In 1950, an earthquake broke multiple river blocks, flooding parts of Assam and ruining infrastructure. Berry was part of relief units put together to respond to the crisis at the Gauhati hospital. Following the earthquake, her husband worked with other builders to rebuild many houses, and community buildings.

Berry was the head of the Jubilee Hospital, now the Satribari Christian Hospital from 1945 until 1952 when she took over the Christian Leper Colony in Jorhat which her parents founded. She served as director of the leprosy program at Jorhat Mission Hospital from 1952 until her death.

== Personal life ==
She and her future husband, Earl Harmon Berry, first met in 1945 in Gauhati while he was stationed in Assam as part of the Sanitation Corps and pest control.

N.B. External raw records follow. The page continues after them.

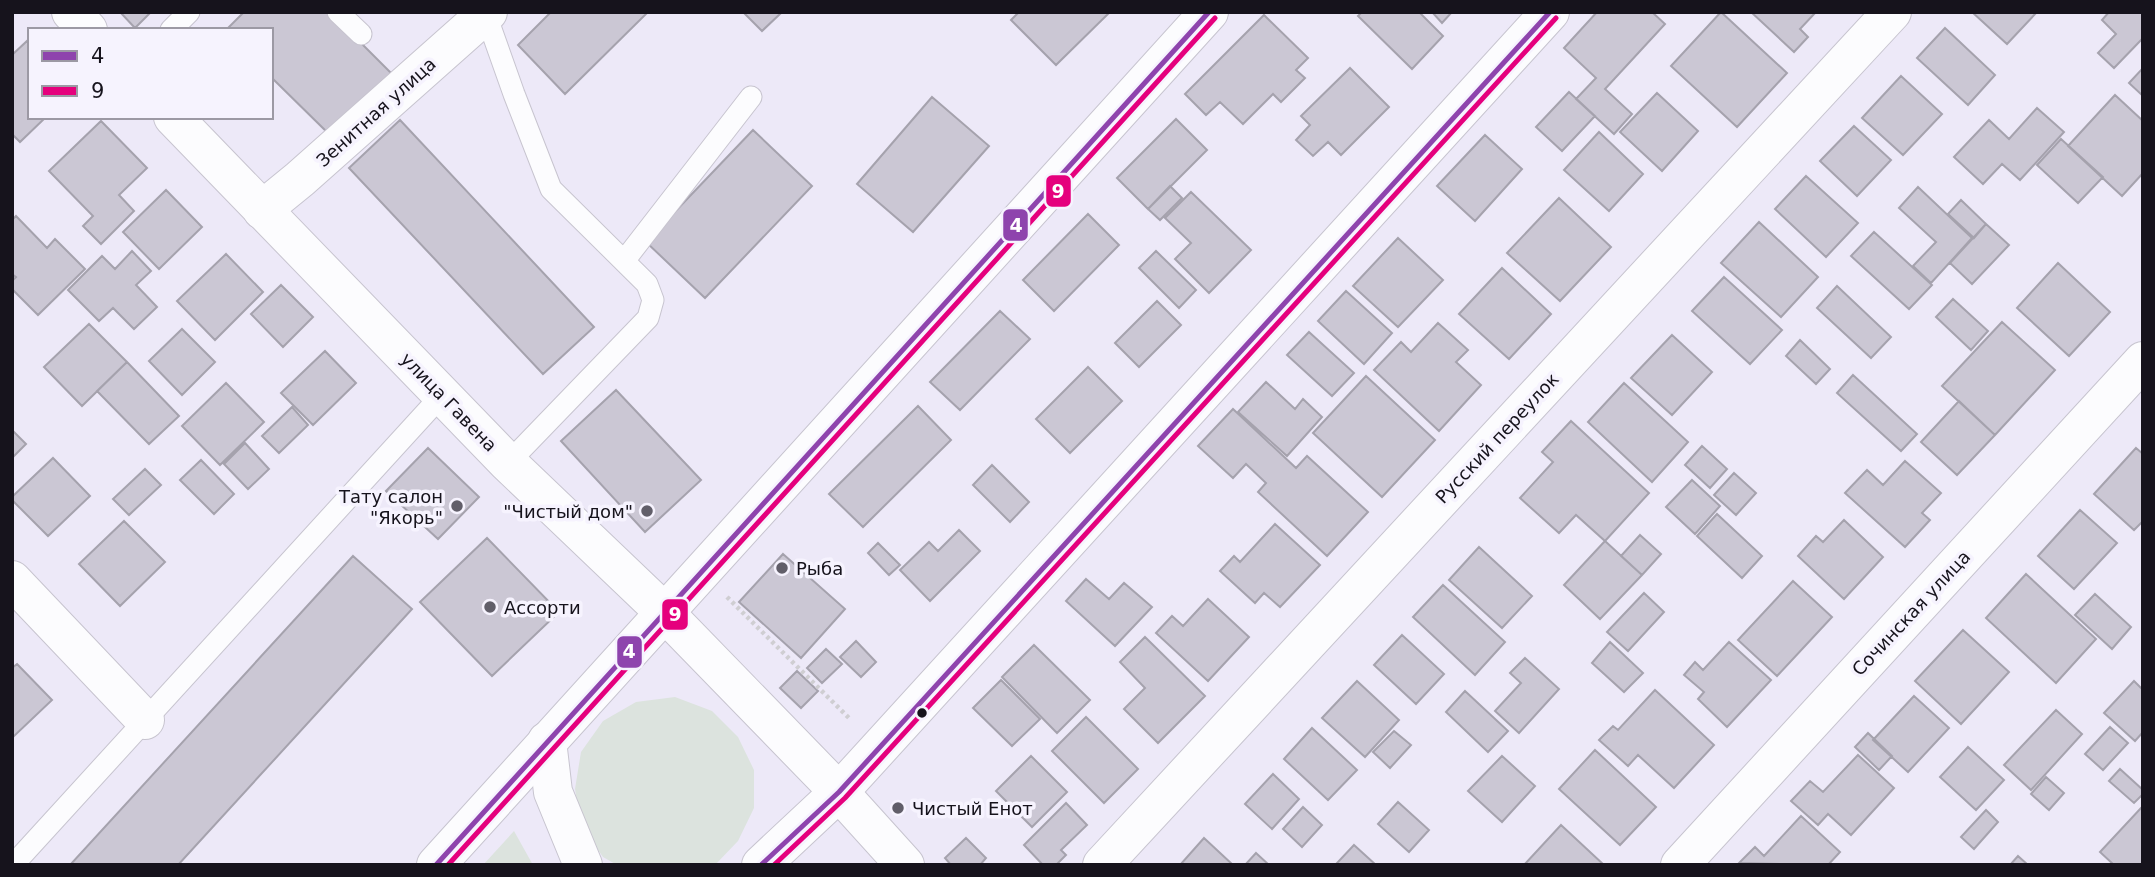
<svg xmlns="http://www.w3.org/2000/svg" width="2155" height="877" font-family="'DejaVu Sans',sans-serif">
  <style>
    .green { fill: #dce3de }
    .building { fill: #cbc7d4; stroke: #a5a2ad; stroke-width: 2 }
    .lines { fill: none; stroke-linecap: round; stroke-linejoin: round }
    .service-casing { stroke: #c7c4cf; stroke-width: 23 }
    .minor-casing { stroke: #c7c4cf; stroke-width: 40 }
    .tertiary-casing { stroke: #c7c4cf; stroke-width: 40 }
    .secondary-casing { stroke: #c7c4cf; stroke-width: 40 }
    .path { stroke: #cfced2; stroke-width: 4.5; stroke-dasharray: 3.5 3.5; stroke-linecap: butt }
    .service { stroke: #fcfcfe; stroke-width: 21 }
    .minor { stroke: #fcfcfe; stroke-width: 38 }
    .tertiary { stroke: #fcfcfe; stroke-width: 38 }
    .secondary { stroke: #fcfcfe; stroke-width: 38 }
    .bus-1-casing { stroke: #f6f3fe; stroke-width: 10 }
    .bus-2-casing { stroke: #f6f3fe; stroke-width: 10 }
    .bus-1 { stroke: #8e44ad; stroke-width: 5 }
    .bus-2 { stroke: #e5007d; stroke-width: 5 }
    .poi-dot { fill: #615e69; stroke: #f6f3fe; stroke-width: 2.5 }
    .bus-dot { fill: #16131c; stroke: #f6f3fe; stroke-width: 2.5 }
    .labels { text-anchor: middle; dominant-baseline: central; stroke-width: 7; stroke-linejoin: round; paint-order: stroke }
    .street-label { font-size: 18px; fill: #16131c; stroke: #f6f3fe }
    .poi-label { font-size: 18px; fill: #16131c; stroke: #f6f3fe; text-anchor: start }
    .line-badge { stroke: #f6f3fe; stroke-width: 2.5 }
    .badge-label { font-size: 19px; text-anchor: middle; font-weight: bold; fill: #fff }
  </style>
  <rect width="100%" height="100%" fill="#ede9f8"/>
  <path class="green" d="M675,697L712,711L738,737L754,770V808L738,841L715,865H617L603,857L581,826L575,789L581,752L603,721L636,702Z
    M514,831L533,865H483Z"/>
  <path class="building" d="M120,12H151L135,28Z
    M244,12H330L392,74L330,135L271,77V30H226Z
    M551,12H648L565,94L518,45Z
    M743,12H781V13L762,31Z
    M1019,12H1110L1056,65L1011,20Z
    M1362,12H1419L1443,36L1412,69L1358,16Z
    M1432,12H1452L1442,23Z
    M1597,12H1652L1665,24L1605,89L1632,114L1614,134L1576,99L1596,78L1564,48Z
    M1721,12L1787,73L1737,127L1671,66Z
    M1751,12H1816L1800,29L1808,37L1794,52Z
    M1972,12H2037L2007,44Z
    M2109,12H2143V38L2114,68L2098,53L2116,34L2102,20Z
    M1264,15L1308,58L1296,70L1305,78L1281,102L1273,94L1243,124L1220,102L1206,115L1185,94Z
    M1945,28L1995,75L1968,105L1917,58Z
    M27,41L30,44V117H46L20,142L12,134V55Z
    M1350,68L1389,107L1341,155L1328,142L1313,156L1296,140L1310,125L1301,116Z
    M2143,68V96L2129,83Z
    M1901,76L1942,114L1903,155L1862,118Z
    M1569,92L1595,116L1562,151L1536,127Z
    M1657,93L1698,131L1662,171L1620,132Z
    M2115,95L2143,121V173L2122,196L2068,146Z
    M932,97L989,146L913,232L857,184Z
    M2037,108L2064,132L2020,180L2002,164L1983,184L1954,157L1989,120L2009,139Z
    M1176,119L1207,150L1148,209L1117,178Z
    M400,120L594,327L543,374L349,168Z
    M101,121L147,168L119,195L134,211L101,244L83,226L93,216L49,171Z
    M1854,126L1891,160L1857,196L1820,161Z
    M753,130L812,186L705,298L646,242Z
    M1599,132L1643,174L1609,211L1564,170Z
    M1485,135L1522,169L1475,221L1437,186Z
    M2061,139L2103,177L2078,203L2037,165Z
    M1806,176L1858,223L1826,257L1775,209Z
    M1170,186L1182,198L1160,220L1148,209Z
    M1918,187L1972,238L1931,283L1913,266L1936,242L1899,208Z
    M166,190L202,227L159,269L123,232Z
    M1191,192L1251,250L1209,293L1175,259L1191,243L1165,218Z
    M1559,198L1611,247L1560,301L1507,253Z
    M1961,200L1986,224L1974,238L1948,214Z
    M1088,214L1119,245L1054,311L1023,280Z
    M16,216L47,248L55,239L85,269L38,315L12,289V281L16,277L12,274V220Z
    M1759,222L1818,277L1781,317L1721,263Z
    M1986,224L2009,245L1972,284L1950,263Z
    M1874,232L1932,285L1909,309L1851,256Z
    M1398,238L1443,280L1398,327L1353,286Z
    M132,251L151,271L136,285L157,307L134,329L113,308L99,321L68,290L102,256L115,269Z
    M1156,251L1196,290L1179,308L1139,268Z
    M226,254L263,292L215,340L177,301Z
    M2058,263L2110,312L2069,356L2017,308Z
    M1502,268L1551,314L1509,359L1459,314Z
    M1724,277L1782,330L1750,364L1692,311Z
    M281,285L313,317L283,347L251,314Z
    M1837,286L1891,337L1871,358L1817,308Z
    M1346,291L1392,333L1364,364L1318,321Z
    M1953,299L1988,331L1971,350L1936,317Z
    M1157,301L1181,325L1139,367L1115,343Z
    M1000,311L1030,339L960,410L930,382Z
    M2002,322L2055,370L1995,435L1942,386Z
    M1438,323L1468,350L1456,362L1481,385L1439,431L1374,370L1401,342L1411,352Z
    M89,324L127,362L82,406L44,367Z
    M182,329L215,362L182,395L149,361Z
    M1309,332L1354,373L1332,396L1287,355Z
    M1672,335L1712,372L1672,415L1631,378Z
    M1800,340L1830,369L1816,384L1786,356Z
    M325,351L356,383L313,425L281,393Z
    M127,362L179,416L149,444L97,391Z
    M1088,367L1122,401L1070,453L1036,419Z
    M1853,375L1917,434L1901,451L1837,393Z
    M1366,376L1435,440L1382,497L1313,433Z
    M1266,382L1295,409L1303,399L1322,417L1287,456L1238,412Z
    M226,383L264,422L220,465L182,426Z
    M1624,383L1688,442L1652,482L1588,422Z
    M616,390L701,480L645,532L561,441Z
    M1959,401L1995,435L1957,475L1921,442Z
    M918,406L951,440L863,527L829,494Z
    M292,407L308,425L279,453L262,436Z
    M1233,409L1296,468L1307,456L1368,512L1327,556L1258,492L1266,483L1246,464L1233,478L1198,446Z
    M1571,421L1649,493L1605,541L1576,515L1559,533L1520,498L1553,462L1542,452Z
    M12,430L26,444L12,458Z
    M245,443L269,469L248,489L224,464Z
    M1702,446L1727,469L1710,488L1685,465Z
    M428,448L479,497L438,539L386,491Z
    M2136,448L2143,454V521L2134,530L2094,494Z
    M53,458L90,496L48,536L12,500V497Z
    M201,460L234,494L214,514L180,480Z
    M1905,461L1941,493L1922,513L1930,520L1905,547L1845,493L1867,470L1883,485Z
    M992,465L1029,502L1010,522L973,485Z
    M145,469L161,485L129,515L113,499Z
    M1734,473L1756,493L1736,515L1714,495Z
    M1692,480L1720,506L1695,534L1666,507Z
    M2080,510L2117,543L2074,589L2038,556Z
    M1717,514L1762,556L1742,578L1697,536Z
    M1844,520L1883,557L1844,599L1798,556L1816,536L1823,542Z
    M124,521L165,562L120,606L79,564Z
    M1275,524L1320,565L1280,607L1264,593L1255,603L1220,571L1234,556L1240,562Z
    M959,530L980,551L930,601L900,570L929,542L938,551Z
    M1640,535L1661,554L1642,575L1621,556Z
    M487,538L559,612L492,676L420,602Z
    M1605,541L1642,575L1600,619L1564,585Z
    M878,543L900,565L889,575L868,553Z
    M1479,547L1532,596L1502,628L1449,580Z
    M783,554L845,609L801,658L739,602Z
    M353,556L412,609L178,865H70Z
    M2026,574L2096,639L2056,683L1986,618Z
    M1086,579L1109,599L1124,583L1152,607L1115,646L1066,601Z
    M1793,581L1832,617L1777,676L1738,640Z
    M1443,585L1505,642L1475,675L1413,617Z
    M1644,593L1664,612L1628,651L1607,632Z
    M2095,594L2131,627L2112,649L2075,615Z
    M1208,599L1249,637L1208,681L1156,633L1172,616L1183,626Z
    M1963,630L2009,672L1961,724L1915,681Z
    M1402,635L1444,674L1416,704L1374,665Z
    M1145,637L1205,696L1158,743L1124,709L1145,688L1120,662Z
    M856,641L876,662L861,677L840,657Z
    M1610,642L1643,673L1624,692L1592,663Z
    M1729,642L1771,680L1727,727L1698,699L1704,692L1684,675L1695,662L1703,670Z
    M1034,645L1090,700L1057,733L1002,677Z
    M826,649L842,664L822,683L807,668Z
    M1525,658L1559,689L1519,733L1495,711L1521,683L1510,673Z
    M17,664L52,700L12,738V668Z
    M797,671L818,691L801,708L780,688Z
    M1001,680L1040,719L1012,746L973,708Z
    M1357,681L1399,720L1365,757L1322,718Z
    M2134,681L2143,690V732L2135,741L2104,713Z
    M1655,690L1714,745L1674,788L1638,755L1628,766L1599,740L1613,726L1618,730Z
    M1465,691L1508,731L1488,752L1446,712Z
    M1914,696L1949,728L1908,772L1873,740Z
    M2056,710L2082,734L2031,790L2004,765Z
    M1086,717L1138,769L1104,803L1052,751Z
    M2110,727L2128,743L2103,770L2085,754Z
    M1312,728L1357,770L1328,800L1284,759Z
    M1394,731L1411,745L1390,768L1373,752Z
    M1868,733L1892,756L1879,770L1855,747Z
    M1968,747L2004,780L1976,810L1940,777Z
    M1595,750L1656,807L1620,845L1559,789Z
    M1858,755L1894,788L1851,835L1828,814L1818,825L1791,801L1810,781L1823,792Z
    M1031,756L1067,792L1032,827L996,791Z
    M1502,756L1535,786L1502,822L1468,791Z
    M2120,769L2143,790V794L2134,803L2109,781Z
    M1273,774L1299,799L1272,829L1245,804Z
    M2046,777L2064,793L2049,810L2031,794Z
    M1398,802L1429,830L1409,852L1378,824Z
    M1066,803L1087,825L1061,850L1066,855L1056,865H1043L1024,845Z
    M1303,807L1322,825L1302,847L1283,829Z
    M2141,808L2143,809V865H2114L2100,852Z
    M1986,810L1998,822L1974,849L1961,837Z
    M1801,816L1840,852L1828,865L1739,863L1755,847L1764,856Z
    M1561,825L1604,865H1524Z
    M966,838L986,858L980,865H951L945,858Z
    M1204,838L1233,865H1180Z
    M1354,845L1376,865H1340L1337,863Z
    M1256,853L1269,865H1245Z
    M2018,856L2028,865H2010Z"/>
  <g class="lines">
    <g class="service-casing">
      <path id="service" d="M338,12L361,34
        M486,15L514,94L551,189L647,284L653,300L648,318L508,463
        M171,30L189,12
        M624,261L751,97
        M13,865L442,395"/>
    </g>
    <g class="minor-casing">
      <path id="minor" d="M262,210L300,179L488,12
        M12,580L145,720
        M547,741L553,792L583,865
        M1102,865L1892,12
        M1680,865L2143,361"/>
    </g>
    <g class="tertiary-casing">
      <path id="tertiary" d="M71,12L88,30
        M173,117L508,463L664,612L839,792L905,865"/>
    </g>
    <g class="secondary-casing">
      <path id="secondary" d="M436,865L1209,12
        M761,865L839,792L1550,12"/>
    </g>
    <path class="path" d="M727,597L851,720"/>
    <use href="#service" class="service"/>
    <use href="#minor" class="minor"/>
    <use href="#tertiary" class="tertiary"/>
    <use href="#secondary" class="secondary"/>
    <g class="bus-1-casing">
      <path id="bus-1" d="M436,865L1209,12
        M761,865L839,792L1550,12"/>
    </g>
    <g class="bus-2-casing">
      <path id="bus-2" d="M448,865L1215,18
        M774,865L845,798L1556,18"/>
    </g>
    <use href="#bus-1" class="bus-1"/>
    <use href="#bus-2" class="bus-2"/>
  </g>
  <g class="poi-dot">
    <circle cx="457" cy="506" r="7"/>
    <circle cx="647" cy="511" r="7"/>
    <circle cx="782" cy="568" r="7"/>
    <circle cx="490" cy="607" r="7"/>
    <circle cx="898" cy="808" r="7"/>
  </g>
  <circle class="bus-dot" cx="922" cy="713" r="6"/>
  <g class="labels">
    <g class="street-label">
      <text transform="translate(376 112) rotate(-42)">Зенитная улица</text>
      <text transform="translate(449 402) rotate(46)">улица Гавена</text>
      <text transform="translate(1497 438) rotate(-47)">Русский переулок</text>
      <text transform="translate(1911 613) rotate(-47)">Сочинская улица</text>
    </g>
    <g class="poi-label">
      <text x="443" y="496" text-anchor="end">Тату салон<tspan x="443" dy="21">"Якорь"</tspan></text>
      <text x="633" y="511" text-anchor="end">"Чистый дом"</text>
      <text x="796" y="568">Рыба</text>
      <text x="504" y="607">Ассорти</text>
      <text x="912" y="808">Чистый Енот</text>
    </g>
  </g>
  <g class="line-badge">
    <rect x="1045" y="174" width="27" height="34" rx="7" fill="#e5007d"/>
    <rect x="1002" y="208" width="27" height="34" rx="7" fill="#8e44ad"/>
    <rect x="661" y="598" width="28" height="33" rx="7" fill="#e5007d"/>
    <rect x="616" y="635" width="27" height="34" rx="7" fill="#8e44ad"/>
  </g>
  <g class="badge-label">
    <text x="1058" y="198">9</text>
    <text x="1016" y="232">4</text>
    <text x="675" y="621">9</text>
    <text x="629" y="658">4</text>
  </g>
  <rect width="2155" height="877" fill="none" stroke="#16131c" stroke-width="28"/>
  <rect x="28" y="28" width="245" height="91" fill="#f6f3fe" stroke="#9c99a4" stroke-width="2"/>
  <rect x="42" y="51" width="35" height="10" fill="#8e44ad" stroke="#9c99a4" stroke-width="2"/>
  <text x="91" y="63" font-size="21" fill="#16131c">4</text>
  <rect x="42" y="86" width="35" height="10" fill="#e5007d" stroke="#9c99a4" stroke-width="2"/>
  <text x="91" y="98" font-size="21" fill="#16131c">9</text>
</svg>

In 1948, she removed a growth from her father, assuming he had cancer. After taking her father to the United States for more care, she and Earl got engaged. They wed on September 2, 1948, in New Jersey. Berry. Her bridesmaid party were dressed in traditional Assamese clothing. Shortly after their marriage, the pair moved to India. They had four children, all born in India.

== Death ==
Berry died on August 2, 1957, aged 41, of sepsis during the 1957-1958 flu pandemic.